Dikatakan Erianto tidak sedikit terjadi kegiatan rehabilitasi, reboisasi dan sejenisnya terjadi korupsi besar besaran seperti yang pernah terjadi dalam kasus korupsi pada program menaman 100 juta pohon dari dana CSR Pertamina tahun 2012-2014 dengan kerugian negara sekitar enam puluh lima miliar lebih.

Modusnya mulai dari kelompok tani fiktif, lahan fiktif, bibit tidak sesuai spesifikasi, lokasi tidak sesuai daerah kritis yang diharapkan, SPJ palsu dan lainnya sehingga tujuan untuk penghijauan tidak tercapai dan dana bocor kemana mana mengalir ke rekening atau aset para pelaku dan yang terkait.

Lebih lanjut Dr. Erianto N.SH.MH menyampaikan meskipun kegiatan dilakukan secara Swakelola tidak berarti kelompok tani selaku pelaksana maupun pihak perencana dan pengawas di lapangan dapat berbuat bebas karena semua diikat dengan petunjuk tekhnis yang dikeluarkan pihak Balai yang mengikat perencana, pelaksana, pengawas maupun pihak balai sendiri,” Penyimpangan terhadap petunjuk tekhnis kebanyakan yang berujung terjadinya korupsi sehingga perlu semua pihak memahami betul semua petunjuk yang ada yang tujuannya tidak lain kegiatan bisa maksimal sesuai dengan tujuan yang diinginkan, uang yang dikeluarkan negara sebanding dengan hasil yang didapatkan. Kegiatan bukan sekedar selesai, asal jadi namun sesuai tujuan kegiatan ada perubahan yang terjadi berupa berkurangnya kerusakan lingkungan dan kawasan hutan.”jelas Erianto

Disamping itu terang  Erianto jangan sampai terjadi tindak pidana dalam bidang kehutanan maupun lingkungan di sela sela kegiatan rehabilitasi seperti pemamfaatan kayu secara ilegal, pencemaran atau kerusakan lingkungan. Khusus untuk pihak pemerintahan dalam hal ini BPDASHL Kahayan dan jajaran juga dapat memanfaatkan bidang Perdata dan Tata Usaha Negara Kejati Kalteng untuk meminta pendampingan secara hukum (bukan pendampingan kegiatan di lapangan) dalam rangka mitigasi resiko berupa permintaan pendapat hukum (legal opinion), pendampingan hukum (legal assistance) dan audit hukum (legal audit) sepanjang tekhnis yuridis .

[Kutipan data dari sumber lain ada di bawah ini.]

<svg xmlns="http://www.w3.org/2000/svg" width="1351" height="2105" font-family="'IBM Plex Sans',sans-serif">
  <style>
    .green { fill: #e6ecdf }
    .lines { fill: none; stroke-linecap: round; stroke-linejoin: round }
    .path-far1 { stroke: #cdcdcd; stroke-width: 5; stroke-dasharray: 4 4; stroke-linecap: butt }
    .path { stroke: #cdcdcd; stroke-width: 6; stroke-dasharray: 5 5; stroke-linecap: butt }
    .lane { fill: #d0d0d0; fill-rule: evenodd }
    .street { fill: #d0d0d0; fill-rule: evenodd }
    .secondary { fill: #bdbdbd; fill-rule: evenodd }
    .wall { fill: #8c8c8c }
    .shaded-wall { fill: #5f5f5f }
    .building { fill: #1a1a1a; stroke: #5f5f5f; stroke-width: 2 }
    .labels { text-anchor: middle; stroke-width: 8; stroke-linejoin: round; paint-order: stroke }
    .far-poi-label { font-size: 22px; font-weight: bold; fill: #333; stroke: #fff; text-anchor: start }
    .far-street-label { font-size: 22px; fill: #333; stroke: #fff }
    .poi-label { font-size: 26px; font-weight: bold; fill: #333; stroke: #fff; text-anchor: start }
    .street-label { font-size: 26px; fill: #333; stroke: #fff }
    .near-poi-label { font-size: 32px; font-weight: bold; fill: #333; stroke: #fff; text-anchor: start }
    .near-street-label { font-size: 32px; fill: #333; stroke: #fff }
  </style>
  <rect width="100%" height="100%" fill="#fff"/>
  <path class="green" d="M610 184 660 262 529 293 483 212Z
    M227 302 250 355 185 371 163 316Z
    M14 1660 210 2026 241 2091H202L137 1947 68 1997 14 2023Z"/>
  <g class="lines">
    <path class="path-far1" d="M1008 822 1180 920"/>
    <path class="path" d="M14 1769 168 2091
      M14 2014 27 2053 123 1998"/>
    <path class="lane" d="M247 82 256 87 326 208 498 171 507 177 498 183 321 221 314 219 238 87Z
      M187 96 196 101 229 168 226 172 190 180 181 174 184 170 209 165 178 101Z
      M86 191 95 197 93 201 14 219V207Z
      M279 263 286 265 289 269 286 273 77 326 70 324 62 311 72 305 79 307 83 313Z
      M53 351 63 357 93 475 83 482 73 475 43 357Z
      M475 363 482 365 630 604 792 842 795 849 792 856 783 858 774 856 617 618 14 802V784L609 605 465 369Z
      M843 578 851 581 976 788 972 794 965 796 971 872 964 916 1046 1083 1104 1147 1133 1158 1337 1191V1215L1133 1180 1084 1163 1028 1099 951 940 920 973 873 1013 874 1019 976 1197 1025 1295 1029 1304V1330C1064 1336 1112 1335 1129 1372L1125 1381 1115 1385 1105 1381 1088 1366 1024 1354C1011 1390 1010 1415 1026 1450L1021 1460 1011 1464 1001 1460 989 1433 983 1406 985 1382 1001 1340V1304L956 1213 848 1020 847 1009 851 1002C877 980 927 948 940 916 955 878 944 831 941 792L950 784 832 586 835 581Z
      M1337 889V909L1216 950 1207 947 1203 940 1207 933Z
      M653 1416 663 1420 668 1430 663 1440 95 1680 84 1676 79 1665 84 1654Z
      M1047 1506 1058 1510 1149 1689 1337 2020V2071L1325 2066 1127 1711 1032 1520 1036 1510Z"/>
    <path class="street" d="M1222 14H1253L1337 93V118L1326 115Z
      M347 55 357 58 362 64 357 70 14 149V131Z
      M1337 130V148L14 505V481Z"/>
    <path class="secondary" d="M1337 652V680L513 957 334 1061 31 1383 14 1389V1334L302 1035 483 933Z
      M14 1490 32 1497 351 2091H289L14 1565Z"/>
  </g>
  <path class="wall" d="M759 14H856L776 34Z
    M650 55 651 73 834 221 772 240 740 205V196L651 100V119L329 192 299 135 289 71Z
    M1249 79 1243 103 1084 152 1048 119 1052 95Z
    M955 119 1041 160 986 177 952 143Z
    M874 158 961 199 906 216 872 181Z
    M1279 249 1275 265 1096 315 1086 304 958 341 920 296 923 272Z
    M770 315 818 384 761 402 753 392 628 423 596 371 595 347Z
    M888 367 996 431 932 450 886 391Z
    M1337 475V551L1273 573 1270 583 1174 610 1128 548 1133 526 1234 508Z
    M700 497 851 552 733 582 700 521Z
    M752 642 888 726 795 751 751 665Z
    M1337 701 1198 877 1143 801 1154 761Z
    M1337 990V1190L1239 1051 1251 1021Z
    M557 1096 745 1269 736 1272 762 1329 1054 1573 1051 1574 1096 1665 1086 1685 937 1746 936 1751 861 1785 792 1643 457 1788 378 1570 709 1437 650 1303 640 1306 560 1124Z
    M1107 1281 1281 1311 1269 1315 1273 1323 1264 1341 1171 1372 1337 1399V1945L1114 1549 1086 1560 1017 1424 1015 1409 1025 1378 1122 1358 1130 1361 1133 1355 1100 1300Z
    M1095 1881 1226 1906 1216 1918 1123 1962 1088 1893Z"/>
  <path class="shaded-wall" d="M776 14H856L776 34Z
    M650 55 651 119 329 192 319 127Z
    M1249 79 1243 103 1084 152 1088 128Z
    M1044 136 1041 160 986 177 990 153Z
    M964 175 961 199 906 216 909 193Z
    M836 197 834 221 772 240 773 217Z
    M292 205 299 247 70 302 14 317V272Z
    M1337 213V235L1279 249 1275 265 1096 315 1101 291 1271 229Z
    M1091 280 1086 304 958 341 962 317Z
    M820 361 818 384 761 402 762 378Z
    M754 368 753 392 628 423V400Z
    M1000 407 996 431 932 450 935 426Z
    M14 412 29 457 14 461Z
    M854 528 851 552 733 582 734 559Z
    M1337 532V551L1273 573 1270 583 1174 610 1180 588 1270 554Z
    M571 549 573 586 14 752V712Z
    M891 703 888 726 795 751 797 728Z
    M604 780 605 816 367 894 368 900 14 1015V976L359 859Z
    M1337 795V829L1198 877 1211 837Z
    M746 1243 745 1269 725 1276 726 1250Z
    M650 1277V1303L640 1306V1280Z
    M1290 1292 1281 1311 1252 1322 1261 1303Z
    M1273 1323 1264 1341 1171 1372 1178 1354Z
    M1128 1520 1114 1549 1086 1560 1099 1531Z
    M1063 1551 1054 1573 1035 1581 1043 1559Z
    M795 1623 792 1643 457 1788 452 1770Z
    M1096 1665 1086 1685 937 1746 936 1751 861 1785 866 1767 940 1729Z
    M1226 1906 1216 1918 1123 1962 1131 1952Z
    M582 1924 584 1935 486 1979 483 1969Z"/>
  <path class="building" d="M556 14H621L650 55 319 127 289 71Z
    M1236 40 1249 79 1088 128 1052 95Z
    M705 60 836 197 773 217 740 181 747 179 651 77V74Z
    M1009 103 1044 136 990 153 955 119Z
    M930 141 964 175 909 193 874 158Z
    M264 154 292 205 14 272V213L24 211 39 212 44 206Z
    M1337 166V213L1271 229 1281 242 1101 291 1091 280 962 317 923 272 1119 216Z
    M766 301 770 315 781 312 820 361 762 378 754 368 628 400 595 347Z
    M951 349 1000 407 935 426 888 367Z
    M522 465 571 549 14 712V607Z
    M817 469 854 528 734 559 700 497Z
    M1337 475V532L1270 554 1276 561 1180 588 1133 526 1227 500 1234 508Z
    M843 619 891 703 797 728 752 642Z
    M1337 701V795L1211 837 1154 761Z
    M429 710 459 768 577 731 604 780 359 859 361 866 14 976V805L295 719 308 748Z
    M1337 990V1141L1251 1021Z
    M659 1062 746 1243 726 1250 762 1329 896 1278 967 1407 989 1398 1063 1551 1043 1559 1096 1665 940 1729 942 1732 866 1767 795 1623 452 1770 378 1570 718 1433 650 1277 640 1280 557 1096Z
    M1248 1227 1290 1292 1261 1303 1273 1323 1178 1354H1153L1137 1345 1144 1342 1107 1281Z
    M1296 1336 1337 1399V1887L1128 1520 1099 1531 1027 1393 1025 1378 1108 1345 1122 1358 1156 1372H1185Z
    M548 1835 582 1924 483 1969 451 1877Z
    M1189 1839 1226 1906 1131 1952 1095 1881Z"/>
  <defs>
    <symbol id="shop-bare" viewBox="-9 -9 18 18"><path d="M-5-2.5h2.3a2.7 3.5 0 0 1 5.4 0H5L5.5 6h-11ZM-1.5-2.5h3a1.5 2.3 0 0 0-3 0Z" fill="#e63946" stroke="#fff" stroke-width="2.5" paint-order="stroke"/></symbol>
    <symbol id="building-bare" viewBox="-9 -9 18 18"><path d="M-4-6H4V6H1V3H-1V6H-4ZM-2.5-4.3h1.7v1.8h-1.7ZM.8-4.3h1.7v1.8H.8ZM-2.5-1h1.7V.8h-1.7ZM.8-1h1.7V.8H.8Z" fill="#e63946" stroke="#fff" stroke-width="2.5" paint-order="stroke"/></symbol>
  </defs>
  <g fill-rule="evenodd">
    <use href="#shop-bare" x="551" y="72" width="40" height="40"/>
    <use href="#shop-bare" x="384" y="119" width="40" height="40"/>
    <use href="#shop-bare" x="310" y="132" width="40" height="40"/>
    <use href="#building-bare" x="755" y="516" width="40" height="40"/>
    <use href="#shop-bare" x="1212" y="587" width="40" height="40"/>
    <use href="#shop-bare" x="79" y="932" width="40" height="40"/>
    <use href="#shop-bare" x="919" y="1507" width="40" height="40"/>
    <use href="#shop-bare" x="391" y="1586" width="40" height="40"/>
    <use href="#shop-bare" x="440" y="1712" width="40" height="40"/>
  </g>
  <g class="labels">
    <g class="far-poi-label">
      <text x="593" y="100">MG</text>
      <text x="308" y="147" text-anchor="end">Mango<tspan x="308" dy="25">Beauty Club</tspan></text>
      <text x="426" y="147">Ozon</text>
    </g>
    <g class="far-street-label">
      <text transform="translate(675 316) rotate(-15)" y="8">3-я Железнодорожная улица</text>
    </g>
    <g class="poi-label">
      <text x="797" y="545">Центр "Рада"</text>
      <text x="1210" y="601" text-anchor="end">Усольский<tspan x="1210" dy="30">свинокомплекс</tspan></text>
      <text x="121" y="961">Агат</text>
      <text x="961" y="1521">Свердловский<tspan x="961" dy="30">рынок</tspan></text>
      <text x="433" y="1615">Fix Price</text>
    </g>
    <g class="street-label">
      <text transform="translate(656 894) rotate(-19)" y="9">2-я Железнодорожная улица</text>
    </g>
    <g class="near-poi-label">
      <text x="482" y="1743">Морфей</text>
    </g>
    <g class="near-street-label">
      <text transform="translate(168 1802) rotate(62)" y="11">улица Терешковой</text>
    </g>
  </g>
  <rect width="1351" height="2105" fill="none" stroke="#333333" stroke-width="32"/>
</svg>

Dalam kegiatan sosialisasi program rehabilitasi hutan dan lahan khususnya sesi pengawasan dan pendampingan diikuti oleh Forum Koordinasi Das, Pemangku Kawasan, Kelompok Tani, Pendamping Lapangan di Area Das Kahayan. Juga hadir sebagai pembicara Letkol Kavileri Muhammad Arifin dari Korem Panju Panjung, AKP Asyari Prawira SIK dari Kepolisian Daerah Kalteng serta Ir. Supriyanto Sukmo Sejati, M.Si.Selaku kepala Kepala BPDASHL Kahayan .Kegiatan sosialisasi juga diiringi dengan penandatanganan perjanjian kerja sama dengan kelompok tani pelaksana RHL.